Exercise input:
§ §

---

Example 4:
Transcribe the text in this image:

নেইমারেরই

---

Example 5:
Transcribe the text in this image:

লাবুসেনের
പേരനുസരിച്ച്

§ §

Task brief:
Copy the listing in full, and keep every word exactly as it is.

Completed exercise:
---

Example 4:
Transcribe the text in this image:

নেইমারেরই

---

Example 5:
Transcribe the text in this image:

লাবুসেনের
പേരനുസരിച്ച്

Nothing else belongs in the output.